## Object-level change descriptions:
::::::::::

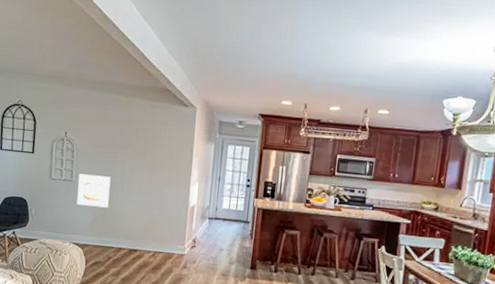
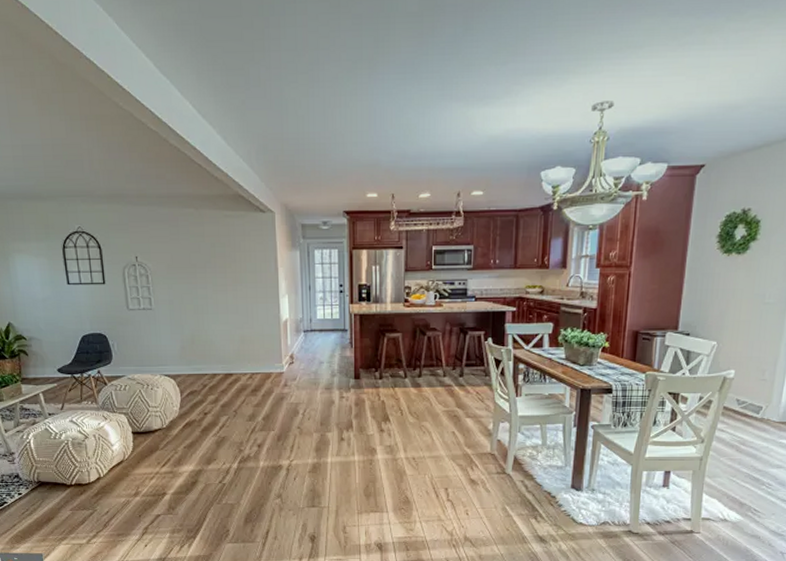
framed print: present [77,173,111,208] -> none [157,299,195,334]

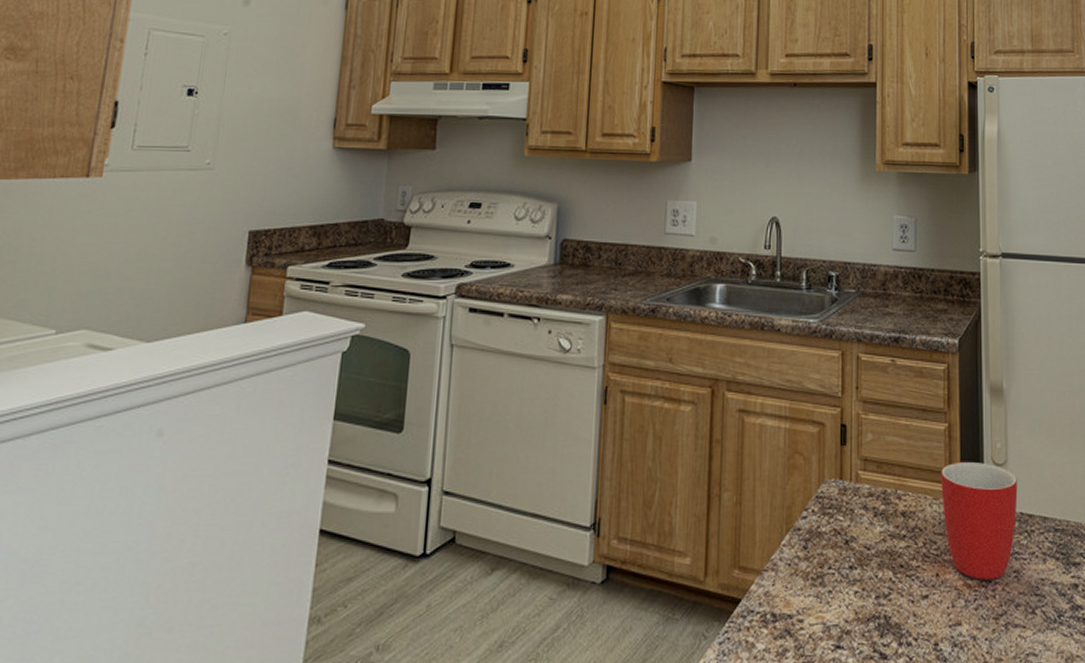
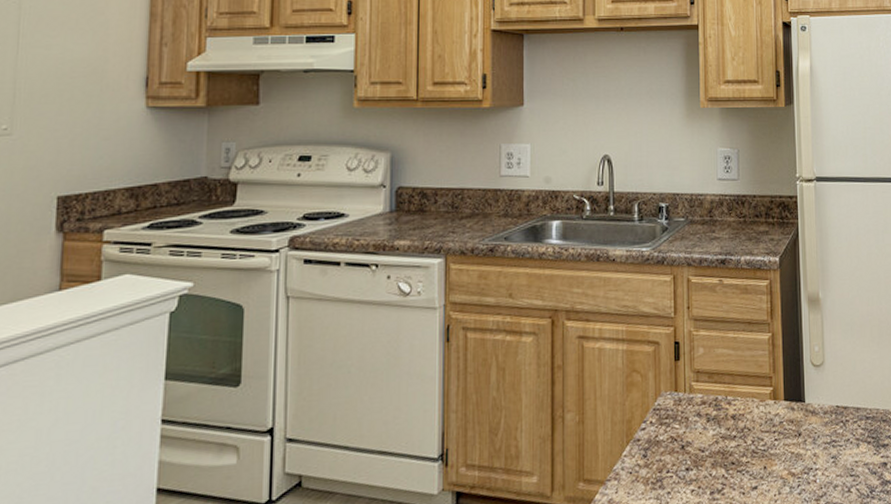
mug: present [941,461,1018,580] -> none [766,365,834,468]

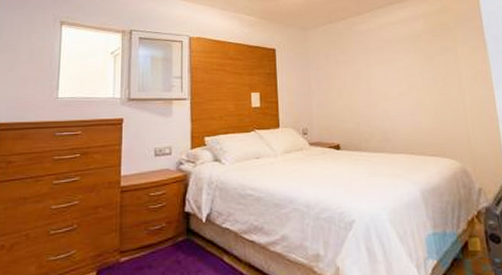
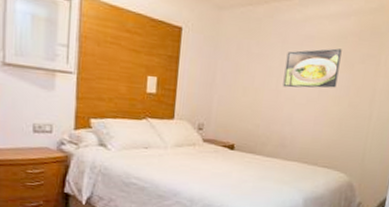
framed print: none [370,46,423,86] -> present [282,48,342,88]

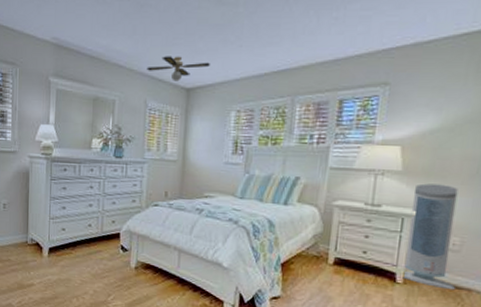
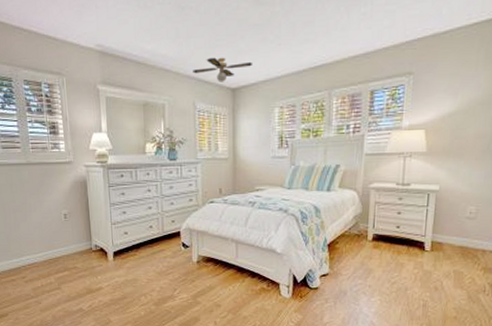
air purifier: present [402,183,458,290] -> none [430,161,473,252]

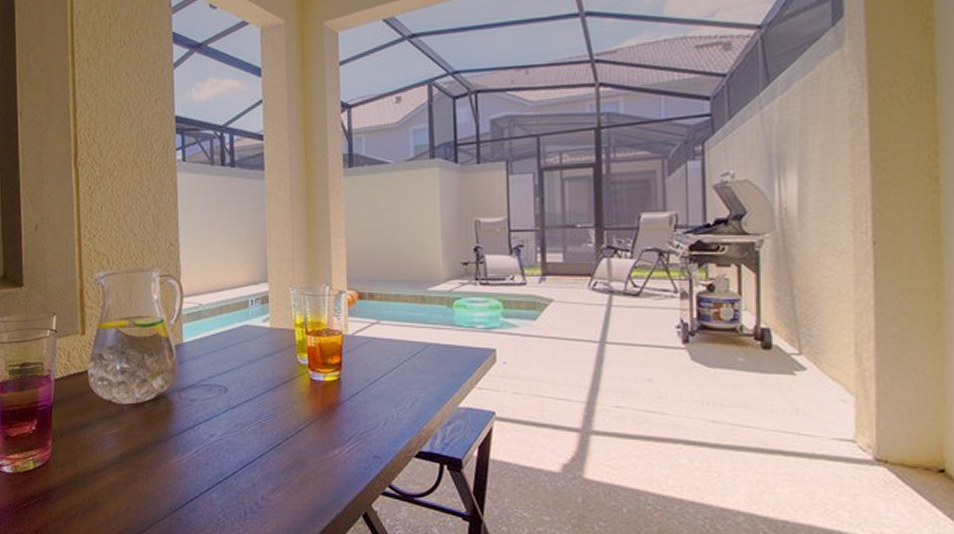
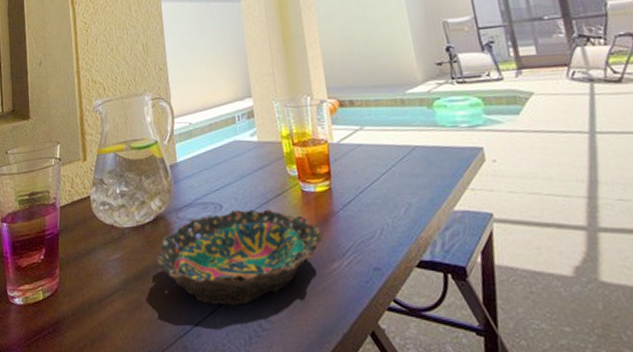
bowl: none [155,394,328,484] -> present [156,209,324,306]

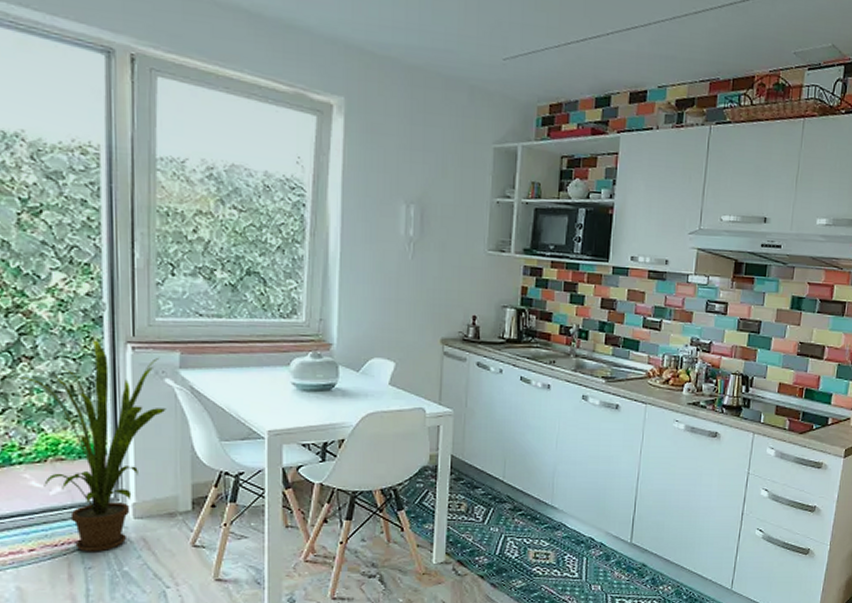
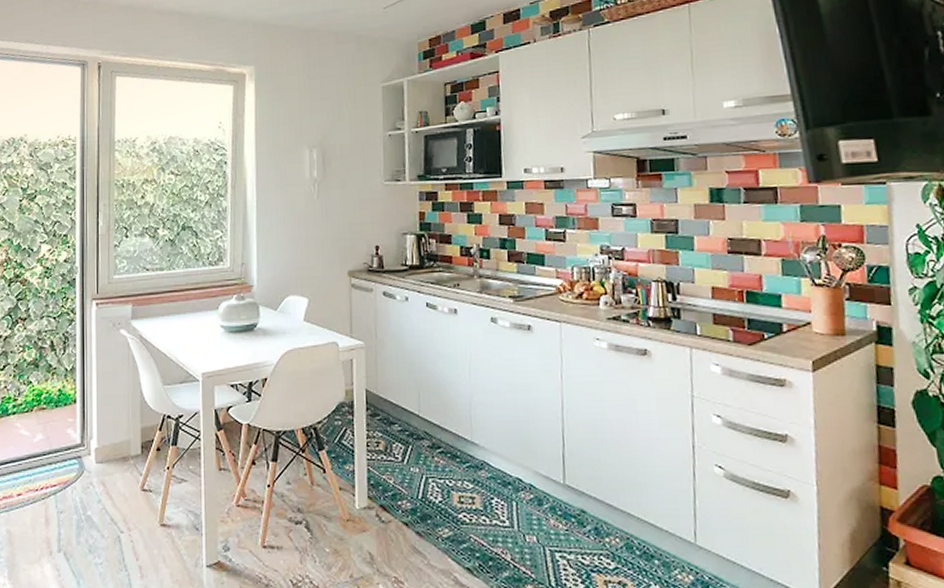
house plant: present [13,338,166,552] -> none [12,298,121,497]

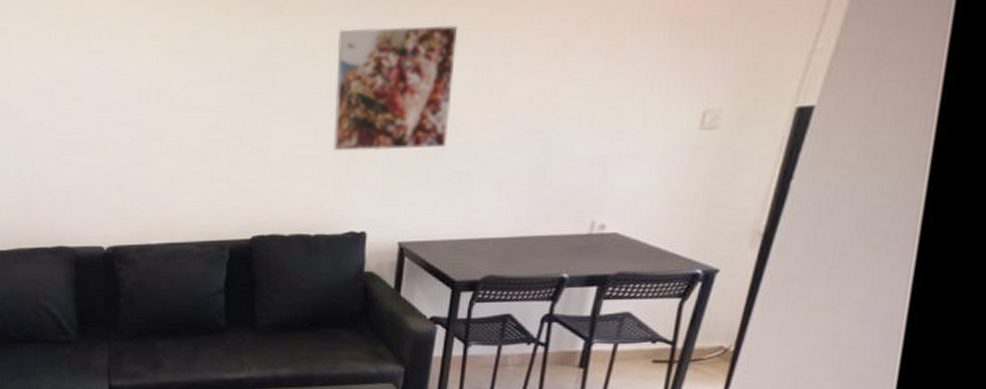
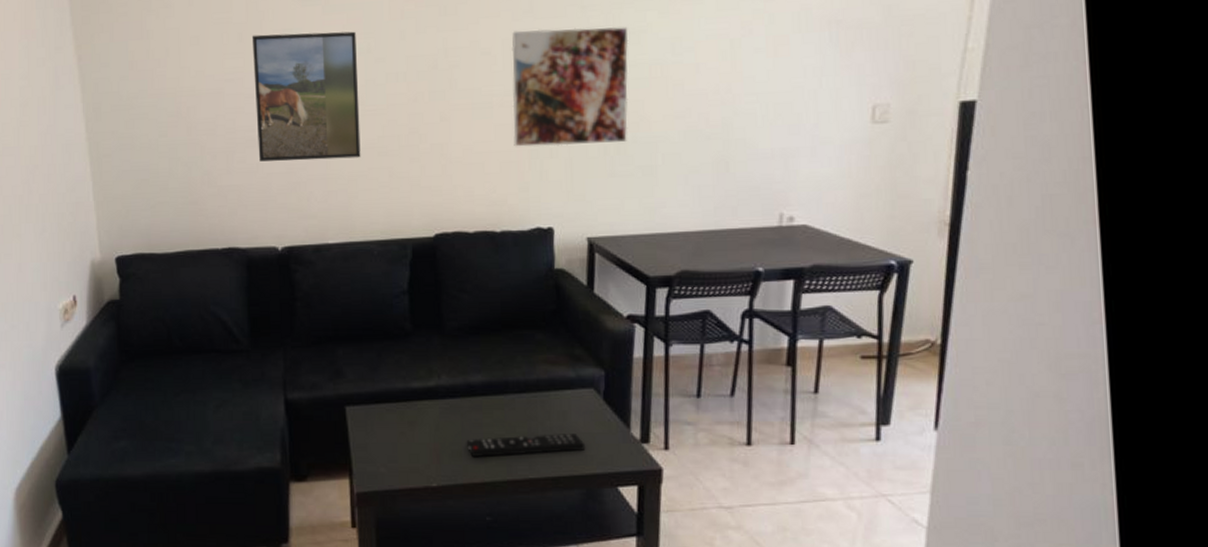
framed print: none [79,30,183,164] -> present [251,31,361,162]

::::::::::

## Exercise objective:
Please give an exact printout of all the records, pictures aside.

## Exercise response:
framed print: present [77,173,111,208] -> none [157,299,195,334]

mug: present [941,461,1018,580] -> none [766,365,834,468]

framed print: none [370,46,423,86] -> present [282,48,342,88]

air purifier: present [402,183,458,290] -> none [430,161,473,252]

bowl: none [155,394,328,484] -> present [156,209,324,306]

house plant: present [13,338,166,552] -> none [12,298,121,497]

framed print: none [79,30,183,164] -> present [251,31,361,162]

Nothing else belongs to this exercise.